Die Rechts­folgen einer unbe­grün­deten Benach­tei­ligung, die nicht von den Para­graphen 8–10 des All­ge­meinen Gleich­stel­lungs­ge­setzes erlaubt ist, sind keine Baga­telle. Da kann der von der Benach­tei­ligung Betroffene einen Scha­dens­ersatz nach §15 AGG geltend machen, wobei hier das AGG zwi­schen einem mate­ri­ellen und einem imma­te­ri­ellen Schaden unterscheidet.
Eine Nicht­an­stellung auf­grund eines Ver­stoßes gegen das All­ge­meine Gleich­stel­lungs­gesetz ist grund­sätzlich ein imma­te­ri­eller Schaden. Der Bewerber kann das ent­gangene Gehalt bis zu drei Monats­ge­hältern ein­klagen. Das Arbeits­ge­richt befindet in der Regel im Ein­zelfall über die exakte Summe. Zwar führt die Klage nicht zu einer Ver­pflichtung des Arbeit­gebers, den aus­ge­schlos­senen Bewerber nach­träglich doch noch ein­zu­stellen, der zu zah­lende Scha­dens­ersatz soll jedoch nach dem Willen des Gesetz­gebers eine für die Zukunft abschre­ckende Lektion für den Arbeit­geber darstellen.
Die DHL-Stel­len­an­zeige hätte wahr­scheinlich die Aus­schluss­kri­terien nicht nennen dürfen, aber dennoch aus­drücklich AUCH aner­kannte Flücht­linge ermu­tigen dürfen, sich zu melden.

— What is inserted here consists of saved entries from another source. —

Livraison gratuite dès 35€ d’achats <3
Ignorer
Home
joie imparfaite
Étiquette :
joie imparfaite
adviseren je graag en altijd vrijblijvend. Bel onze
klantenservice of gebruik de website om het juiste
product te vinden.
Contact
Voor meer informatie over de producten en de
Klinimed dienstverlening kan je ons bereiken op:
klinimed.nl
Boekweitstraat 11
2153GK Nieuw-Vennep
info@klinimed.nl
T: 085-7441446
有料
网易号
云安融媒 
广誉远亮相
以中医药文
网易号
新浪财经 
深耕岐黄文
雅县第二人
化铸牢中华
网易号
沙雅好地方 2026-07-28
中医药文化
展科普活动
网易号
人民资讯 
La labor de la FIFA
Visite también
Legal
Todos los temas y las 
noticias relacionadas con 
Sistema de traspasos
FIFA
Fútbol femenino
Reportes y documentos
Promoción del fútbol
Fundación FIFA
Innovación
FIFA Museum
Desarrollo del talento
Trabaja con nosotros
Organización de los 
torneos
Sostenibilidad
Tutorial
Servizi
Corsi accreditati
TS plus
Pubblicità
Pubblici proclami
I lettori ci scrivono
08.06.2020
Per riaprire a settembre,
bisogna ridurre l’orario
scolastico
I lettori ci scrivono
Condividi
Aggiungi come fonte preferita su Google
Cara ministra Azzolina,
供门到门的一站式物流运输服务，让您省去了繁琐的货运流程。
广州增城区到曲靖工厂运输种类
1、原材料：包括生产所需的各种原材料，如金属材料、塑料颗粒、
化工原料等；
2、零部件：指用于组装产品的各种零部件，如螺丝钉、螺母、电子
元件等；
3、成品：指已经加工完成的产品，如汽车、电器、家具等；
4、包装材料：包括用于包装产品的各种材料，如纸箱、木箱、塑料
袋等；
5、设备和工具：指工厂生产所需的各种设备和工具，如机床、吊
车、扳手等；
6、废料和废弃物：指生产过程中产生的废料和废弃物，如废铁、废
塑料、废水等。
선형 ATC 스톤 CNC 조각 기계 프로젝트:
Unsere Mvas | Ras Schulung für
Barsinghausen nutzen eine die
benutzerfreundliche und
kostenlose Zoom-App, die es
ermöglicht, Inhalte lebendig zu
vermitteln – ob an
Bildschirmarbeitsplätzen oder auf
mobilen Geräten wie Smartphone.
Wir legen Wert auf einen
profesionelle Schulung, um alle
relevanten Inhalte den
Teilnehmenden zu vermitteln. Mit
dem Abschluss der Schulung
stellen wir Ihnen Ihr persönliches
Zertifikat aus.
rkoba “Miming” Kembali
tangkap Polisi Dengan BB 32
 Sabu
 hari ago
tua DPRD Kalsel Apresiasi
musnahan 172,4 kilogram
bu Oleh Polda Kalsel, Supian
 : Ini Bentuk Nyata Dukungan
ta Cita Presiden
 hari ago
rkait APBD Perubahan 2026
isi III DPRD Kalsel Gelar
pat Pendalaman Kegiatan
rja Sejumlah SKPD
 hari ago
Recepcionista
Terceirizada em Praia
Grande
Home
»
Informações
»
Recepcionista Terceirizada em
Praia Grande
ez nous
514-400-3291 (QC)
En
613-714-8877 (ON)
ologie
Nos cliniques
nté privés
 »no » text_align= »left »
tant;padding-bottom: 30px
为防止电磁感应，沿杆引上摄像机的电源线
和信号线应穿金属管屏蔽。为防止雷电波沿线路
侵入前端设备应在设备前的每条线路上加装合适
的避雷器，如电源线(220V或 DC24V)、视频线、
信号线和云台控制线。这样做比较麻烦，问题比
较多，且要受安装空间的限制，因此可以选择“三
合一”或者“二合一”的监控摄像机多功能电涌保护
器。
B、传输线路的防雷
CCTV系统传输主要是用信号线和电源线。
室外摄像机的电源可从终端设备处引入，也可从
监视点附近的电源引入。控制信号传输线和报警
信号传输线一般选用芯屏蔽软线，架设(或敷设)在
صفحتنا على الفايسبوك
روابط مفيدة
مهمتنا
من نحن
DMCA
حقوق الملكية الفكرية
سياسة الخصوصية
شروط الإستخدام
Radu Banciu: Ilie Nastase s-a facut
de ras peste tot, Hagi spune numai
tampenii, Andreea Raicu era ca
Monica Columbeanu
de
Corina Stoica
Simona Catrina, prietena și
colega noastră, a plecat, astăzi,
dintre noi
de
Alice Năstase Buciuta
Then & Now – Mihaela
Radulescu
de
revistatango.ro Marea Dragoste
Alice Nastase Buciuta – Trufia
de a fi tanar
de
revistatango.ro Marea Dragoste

Diese hätten dann in einer Art Vor­aus­bil­dungskurs alles das absol­vieren können, was in dem offenbar gut funk­tio­nie­renden Pro­gramm an Maß­nahmen vor­ge­sehen ist.
Das Fazit der Sache: So lobenswert die Kam­pagne der DHL ist und so sehr man den inte­gra­ti­ons­wil­ligen Ein­wan­derern auch die beruf­liche Ein­stiegs­chance gönnt: Es stößt sauer auf, dass einmal mehr ein (mög­licher) Geset­zes­bruch mit dem doch so wohl­mei­nenden, guten Willen gerecht­fertigt und Kritik sofort als ras­sis­tisch oder rechte Hetze ver­un­glimpft wird. Das selbst­be­weih­räu­chernde „Gut­meinen“ als sakro­sankte Gene­ral­er­laubnis, Gesetze mal eben ganz lässig aus mora­li­schen Gründen will­kürlich aus­zu­hebeln unter­höhlt den Rechts­staat. Das beob­achten die Bürger mit wach­sender Unzufriedenheit.
Die hier behan­delte Stel­len­aus­schreibung ist übrigens auf der Web­seite der Bun­des­agentur für Arbeit nicht mehr zu finden. Bedeutet das, dass die Juristen auf den roten Alarm­knopf gedrückt haben? Oder haben schon benach­tei­ligte Bewerber geklagt?